Exercise: A faithful copy of all the records is needed, with the pictures omitted.

Data provided:
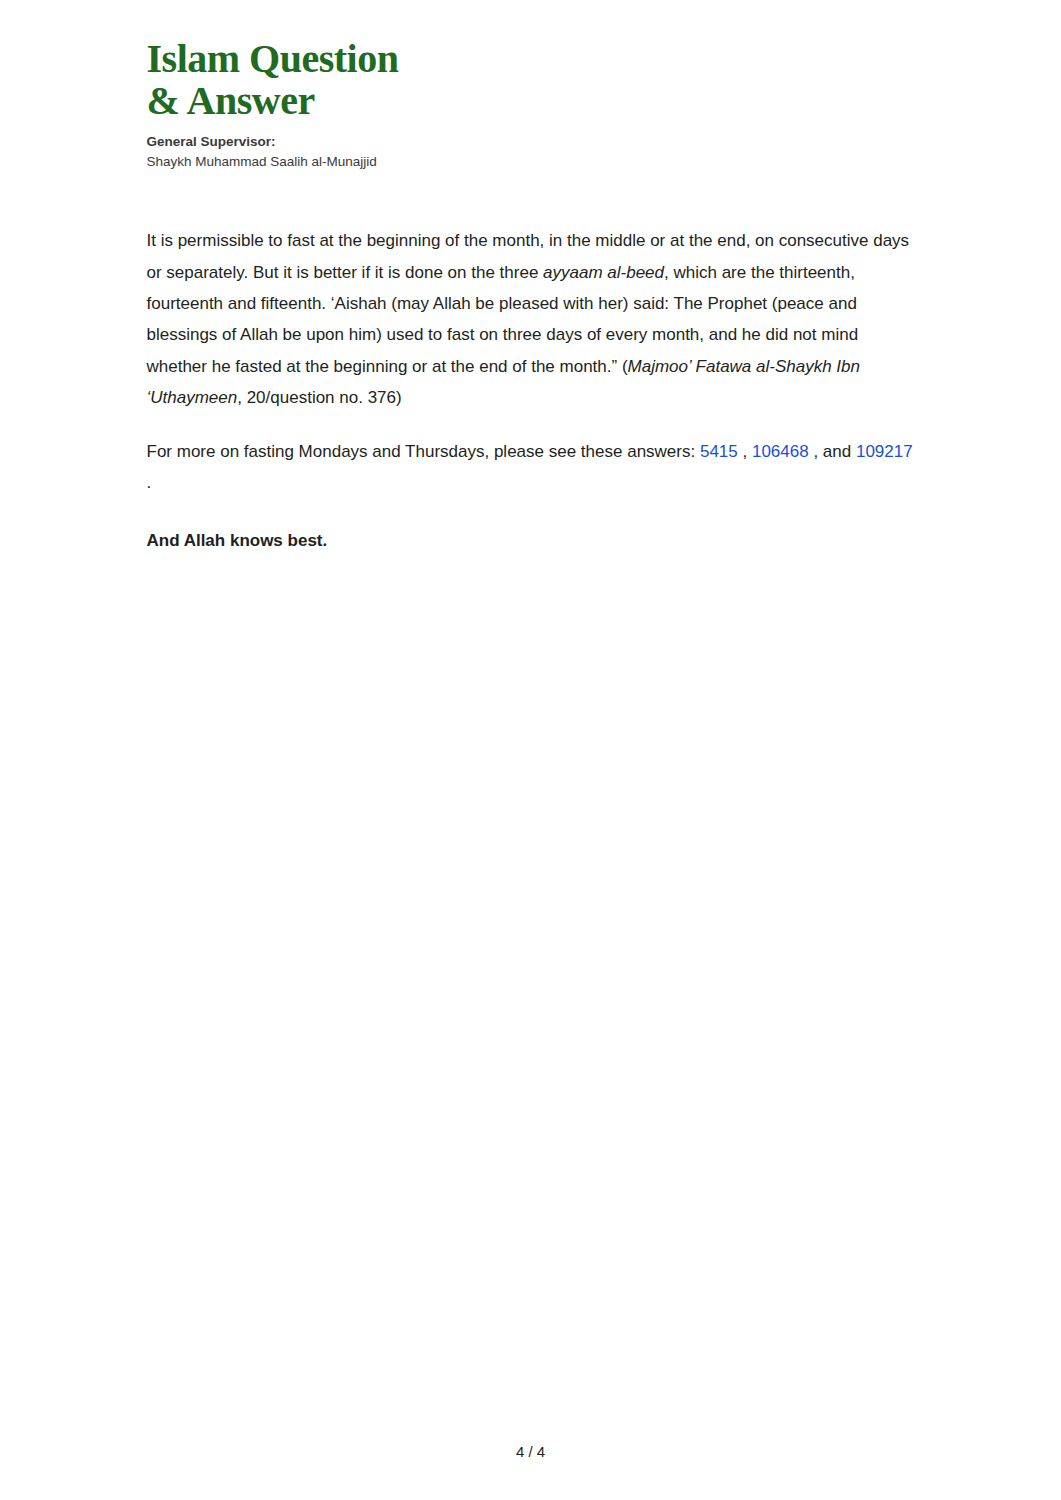Islam Question
& Answer
General Supervisor:
Shaykh Muhammad Saalih al-Munajjid
It is permissible to fast at the beginning of the month, in the middle or at the end, on consecutive days or separately. But it is better if it is done on the three ayyaam al-beed, which are the thirteenth, fourteenth and fifteenth. ‘Aishah (may Allah be pleased with her) said: The Prophet (peace and blessings of Allah be upon him) used to fast on three days of every month, and he did not mind whether he fasted at the beginning or at the end of the month.” (Majmoo’ Fatawa al-Shaykh Ibn ‘Uthaymeen, 20/question no. 376)
For more on fasting Mondays and Thursdays, please see these answers: 5415 , 106468 , and 109217 .
And Allah knows best.
4 / 4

Answer space:
Islam Question
& Answer
General Supervisor:
Shaykh Muhammad Saalih al-Munajjid
It is permissible to fast at the beginning of the month, in the middle or at the end, on consecutive days or separately. But it is better if it is done on the three ayyaam al-beed, which are the thirteenth, fourteenth and fifteenth. ‘Aishah (may Allah be pleased with her) said: The Prophet (peace and blessings of Allah be upon him) used to fast on three days of every month, and he did not mind whether he fasted at the beginning or at the end of the month.” (Majmoo’ Fatawa al-Shaykh Ibn ‘Uthaymeen, 20/question no. 376)
For more on fasting Mondays and Thursdays, please see these answers: 5415 , 106468 , and 109217 .
And Allah knows best.
4 / 4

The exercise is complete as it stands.